Apakah ummat dan bangsa ini sudah mandiri? Jika mandiri, kenapa bangsa ini begitu tergantung dengan dan mudah ditekan oleh negara asing? Kekayaan minyak adalah ibarat lumbung padi dan sumber rezeki untuk mencukupi kebutuhan rakyat sehingga tidak ada satu pun rakyat yang mengalami kelaparan, kenapa 90%-nya diserahkan pengelolaannya kepada asing dan mereka yang mendapat manfaat terbesar dari pemiliknya?

Aset strategis kenapa dijual ke asing? Bukankah pendahulu di negeri ini telah memperjuangkannya dengan susah payah semata-mata demi kemandirian bangsa? Banyak pertanyaan berkait dengan keraguan kita akan kemandirian bangsa ini. Fakta-fakta yang ada dan makin kelihatan adalah betapa negeri ini tidak kuasa melawan kekuatan “tersembunyi” yang rasanya mencengkram kuat di semua lini kehidupan.

Jalan perjuangan penyeru kebaikan agaknya terbentang hingga ratusan tahun ke depan untuk mencapai kecerdasan dan kemandirian dari ummat dan bangsa ini. Kita tidak berharap menjadi ashabul kahfi yang telah ditidurkan Allah selama tiga ratus tahun, kemudian menyaksikan bahwa negerinya telah menjadi negeri yang makmur dan diperintah oleh raja yang adil. Kita diperintah untuk bersabar, bersabar, dan bersabar. Kelak, bagi mereka yang sabar, ketika dibangkitkan dari tidur panjangnya (mati) dan setelah melewati berbagai tahapan penghisaban, mereka akan menyaksikan sebuah negeri yang jauh lebih makmur dan sejahtera, yakni negeri surga.

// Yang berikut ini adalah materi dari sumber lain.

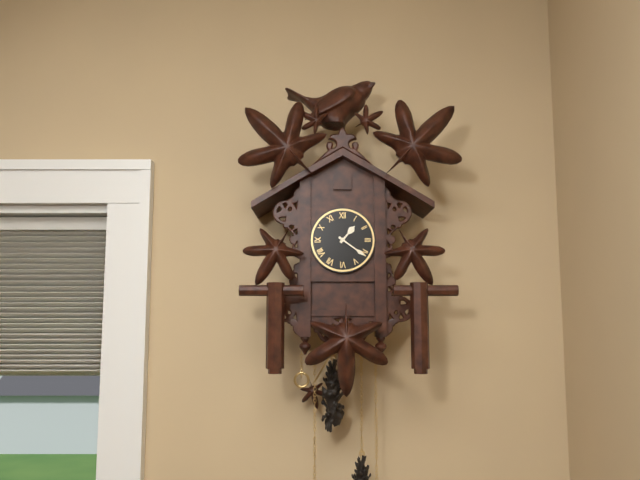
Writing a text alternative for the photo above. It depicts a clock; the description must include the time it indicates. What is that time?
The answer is 1:21
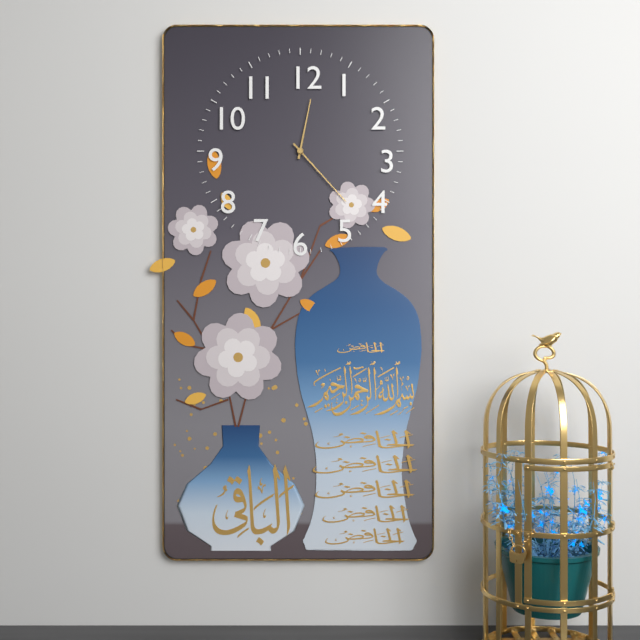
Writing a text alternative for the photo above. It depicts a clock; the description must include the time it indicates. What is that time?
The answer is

Apa upaya kita untuk menuju kecerdasan dan kemandirian? Hal kecil yang bisa dilakukan adalah mencontoh sepasang ibu-bapak yang datang dari Malaysia itu. Cintailah ilmu. Dan sumber inspirasi terbesar dari segala ilmu adalah Al Quran.
Generasi sahabat telah membuktikan. Interaksi mereka yang kuat dengan Al Quran melahirkan kecerdasan dan kemandirian. Mereka cerdas menafsiran kemauan Allah SWT dan mempraktekkannya secara paripurna dalam kehidupan. Mereka mandiri berkat kepiawaian dalam berbisnis sehingga mampu menginfakkan banyak harta mereka untuk kemuliaan ummat. Sementara mereka yang diberi kepercayaan sebagai penyelenggara negara, mereka sangat amanah menjaga harta ummat dari berpindah ke tangan yang tidak berhak dan memanfaatkannya dengan adil hanya untuk kepentingan ummat.

Tidakkah kita ingin mencontoh mereka? Wallahua’lam bishshawab.